Se a reconstrução não puder acontecer imediatamente, a paciente deverá ser encaminhada para acompanhamento clínico. O projeto que deu origem à lei é de autoria da deputada licenciada Rebecca Garcia (PP-AM).

O vice-presidente da Sociedade Brasileira de Mastologia (SBM) no Centro-Oeste, Rodrigo Pepe Costa, avalia que a intenção da lei é excelente. Segundo ele, em 90% dos casos de mastectomia, a reconstrução pode ser feita na mesma cirurgia de retirada do câncer.

— A reconstituição imediata da mama traz um benefício enorme para a autoestima da mulher. O estigma da mastectomia é muito grande. Há estudos que mostram que a mama é o ponto principal da feminilidade —considera.

A presidente da Associação de Mulheres Mastectomizadas de Brasília (Recomeçar), Joana Jeker, acredita que, com a obrigação legal, os hospitais vão ter de se preparar para a reconstituição. Para ela, a lei é uma grande conquista.

— Até pouco tempo atrás, não se falava em reconstrução de mama. E ter as mamas reconstruídas é um renascimento para a mulher. O impacto na autoestima, no relacionamento afetivo e na vida social é muito grande.

Realidade

De acordo com dados do Ministério da Saúde, o Brasil possui 181 serviços de saúde habilitados a fazer cirurgia reparadora de mama. Em 2012, foram realizadas pelo SUS 1.392 reconstruções mamárias, a um custo de aproximadamente ­R$ 1,15 milhão. Segundo dados da Sociedade Brasileira de Mastologia, das cerca de 20 mil mulheres que precisam fazer cirurgia de retirada das mamas, menos de 10% saem dos centros cirúrgicos com os seios reconstruídos.

 

Integrantes da Associação Recomeçar fazem manifestação em audiência pública sobre prótese mamária, realizada pelas Comissões de Assuntos Sociais e de Direitos Humanos

Segundo Rodrigo Pepe, não há estrutura nos hospitais públicos para realizar o que manda a lei. As deficiências vão da falta de centro cirúrgico à ausência de médicos qualificados. Para fazer o procedimento, é preciso ser cirurgião plástico ou mastologista com especialização em reconstrução de mama.

 

Mastologista do Hospital de Base (HBDF), o maior de Brasília, Pepe conta que, atualmente, não há cirurgiões plásticos no hospital. Na estrutura da Secretaria de Saúde do Distrito Federal, a categoria está lotada em outra unidade, o Hospital Regional da Asa Norte (HRAN). Quando a mastectomia é feita por um mastologista habilitado em reconstrução, não há problema. Ele mesmo pode fazer a cirurgia reparadora. Onde não existe mastologista qualificado, o trabalho tem de ser feito em conjunto com o cirurgião plástico habilitado.

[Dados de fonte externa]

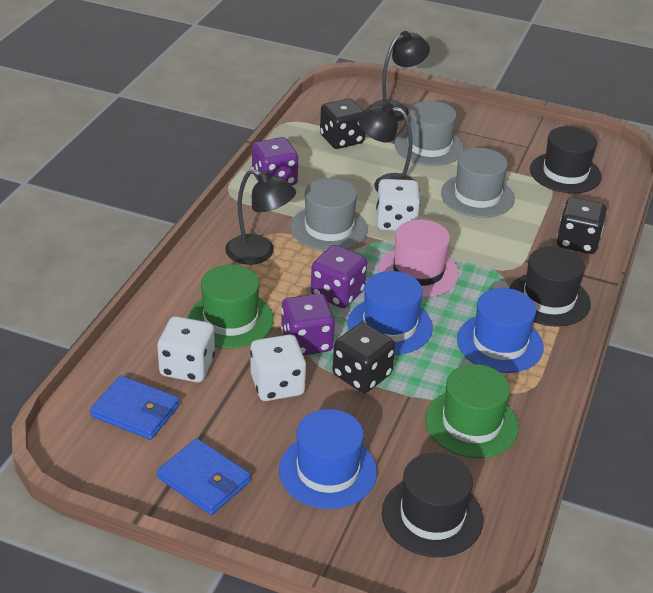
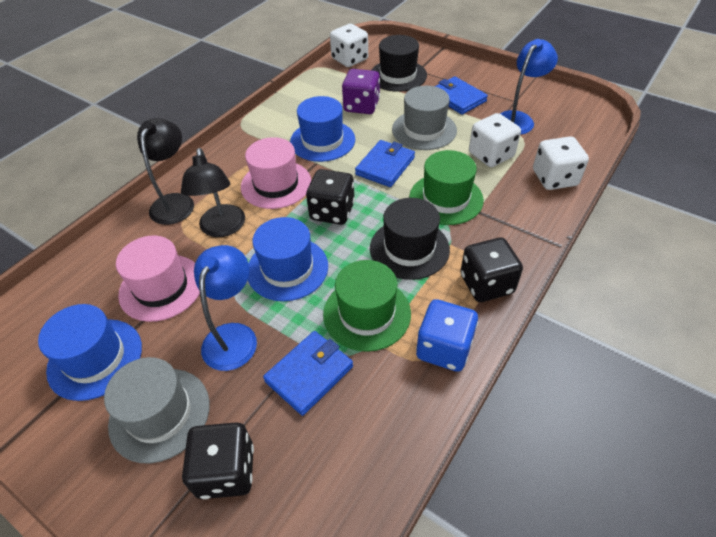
black hat: [382,453,483,557] [509,246,591,327] [530,126,602,193] = 3 -> [370,198,450,280] [371,35,427,92] = 2
black lamp: [225,169,296,265] [358,103,415,192] [369,31,430,121] = 3 -> [137,118,194,225] [181,148,245,237] = 2
blue dice: none = 0 -> [416,299,478,372] = 1
blue lamp: none = 0 -> [194,245,257,371] [500,39,558,135] = 2
blue wallet: [90,375,180,440] [157,438,251,515] = 2 -> [263,331,353,416] [355,140,415,187] [435,77,488,115] = 3
grey hat: [291,178,368,251] [394,101,464,166] [441,148,515,218] = 3 -> [104,357,210,463] [392,86,457,150] = 2
pink hat: [378,219,459,297] = 1 -> [116,236,200,322] [241,137,311,209] = 2
purple dice: [252,137,298,185] [281,293,335,356] [311,245,367,308] = 3 -> [342,69,380,114] = 1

Em outras ocasiões, a dificuldade é o centro cirúrgico. Segundo Pepe, às vezes, o médico precisa escolher se ocupa a sala de cirurgia por duas horas para fazer a mastectomia e a reconstrução ou se a ocupa pelo mesmo período e faz duas mastectomias.

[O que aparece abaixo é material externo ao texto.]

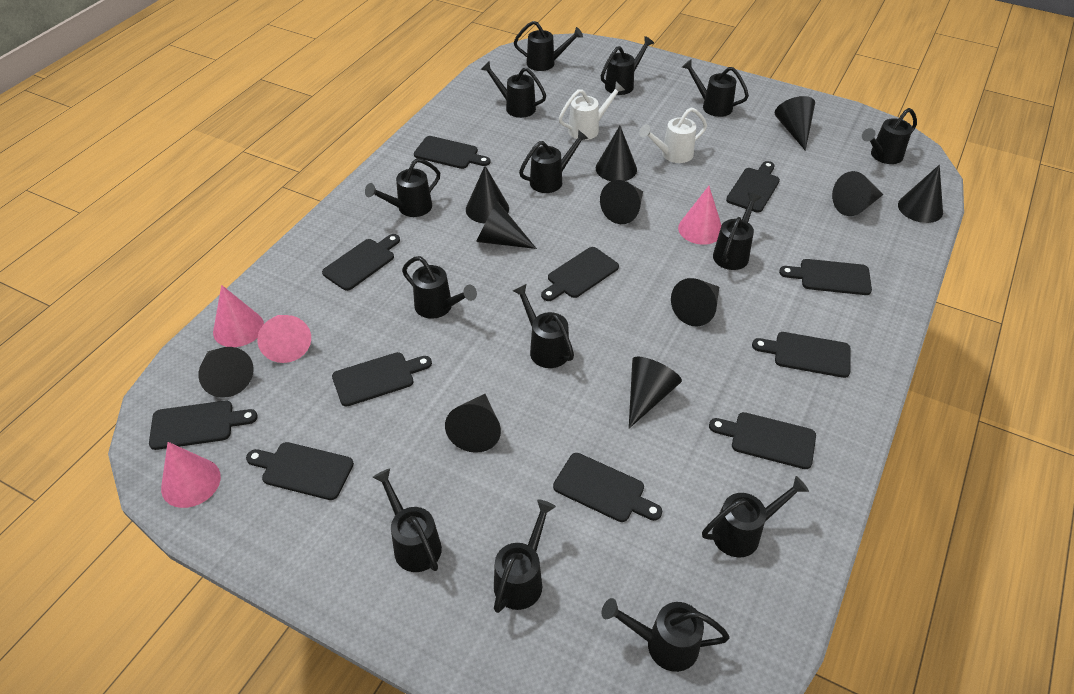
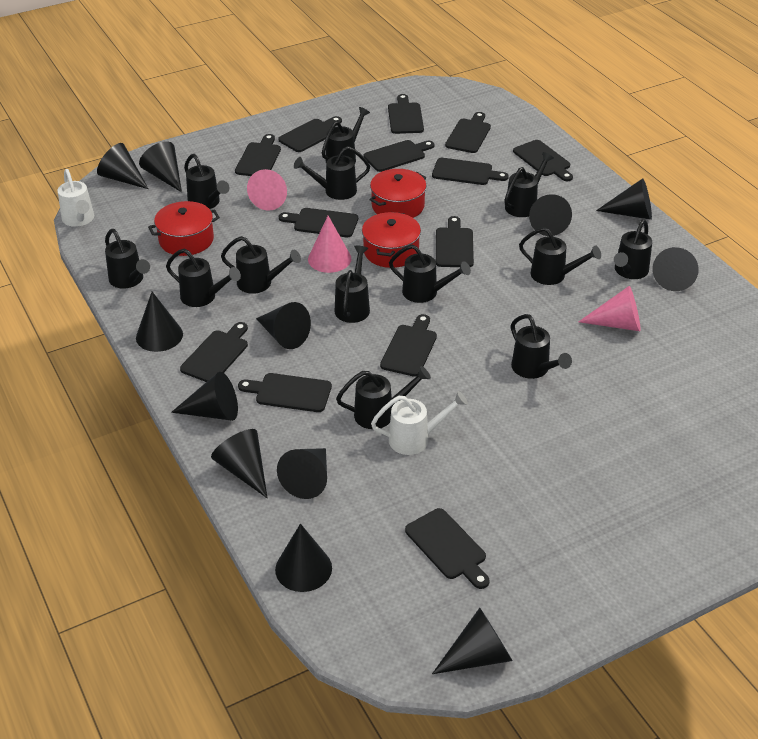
black cone: [198,347,254,398] [445,394,501,453] [466,166,509,224] [476,201,537,249] [596,126,637,181] [600,180,643,224] [629,357,682,428] [671,278,719,327] [775,96,815,151] [832,171,884,216] [898,165,943,223] = 11 -> [97,143,148,189] [136,292,183,352] [139,141,182,192] [171,372,238,421] [211,429,267,498] [256,302,311,349] [275,524,332,592] [277,448,327,499] [432,608,513,674] [529,194,572,236] [596,178,652,220] [653,247,699,291] = 12
black cutting board: [149,401,258,450] [246,442,354,500] [322,234,400,291] [332,352,432,407] [414,136,490,169] [541,247,619,301] [553,453,662,522] [709,412,816,469] [726,161,780,213] [752,332,851,378] [779,259,872,295] = 11 -> [180,322,248,382] [235,134,281,176] [238,373,332,412] [278,116,342,152] [279,208,358,237] [364,140,434,172] [380,314,437,377] [388,94,424,134] [405,508,490,589] [432,158,509,185] [436,216,474,267] [445,112,491,153] [513,140,573,181] = 13
black watering can: [365,158,440,217] [372,468,442,572] [402,256,477,319] [480,61,546,118] [494,499,556,613] [513,284,574,368] [514,21,583,71] [519,130,589,193] [601,36,654,95] [602,598,730,672] [682,59,749,117] [702,476,809,558] [713,193,762,270] [862,108,917,164] = 14 -> [105,229,150,289] [166,248,241,307] [184,154,229,209] [221,236,301,294] [294,146,370,200] [322,107,370,163] [334,246,370,323] [336,366,431,429] [389,244,471,303] [504,152,554,217] [511,314,572,379] [519,227,601,285] [614,219,652,279] = 13
pink cone: [161,442,221,508] [213,285,264,347] [257,315,311,363] [678,186,722,245] = 4 -> [247,169,287,211] [308,216,351,273] [578,286,641,331] = 3
red pot: none = 0 -> [148,201,220,256] [362,212,421,268] [369,169,427,218] = 3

— É uma decisão difícil para os médicos. E se é assim na capital da República, imagine pelo Brasil afora. A diferença entre os hospitais é enorme. Há lugares completamente sem estrutura, sem médicos, sem centro cirúrgico.

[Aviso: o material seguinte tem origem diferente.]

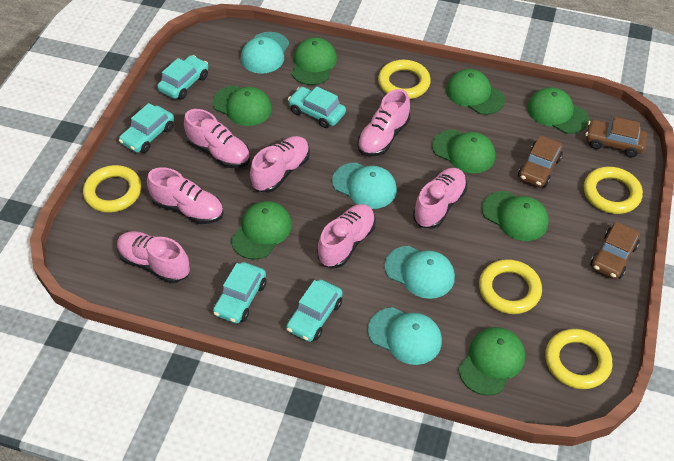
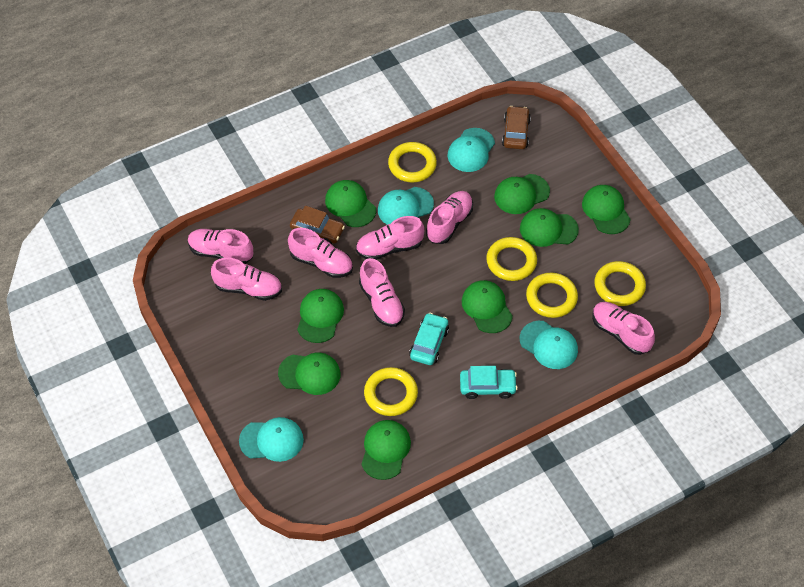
brown car: [518,135,563,187] [586,117,647,157] [590,222,640,279] = 3 -> [290,206,345,244] [502,106,531,149] = 2
turquoise car: [119,103,174,153] [157,55,208,100] [213,262,266,324] [286,279,343,342] [288,86,346,128] = 5 -> [409,313,449,365] [460,366,518,399] = 2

O mastologista levanta outro impedimento para a realização de mais reconstruções logo após a mastectomia: o valor pago pelo SUS para os médicos e hospitais conveniados. Ele classifica de “irrisória” a quantia paga aos profissionais. Segundo o Banco de Dados do Sistema Único de Saúde ­(Datasus), o valor repassado ao hospital e à equipe profissional por uma “plástica mamária reconstrutiva ­pós-mastectomia com implante de prótese” é de R$ 315,92.

— Quem trabalha por produtividade não tem interesse em fazer a cirurgia reparadora pelo SUS por causa da baixa remuneração. O mérito da lei é levantar esses problemas — ponderou Rodrigo Pepe.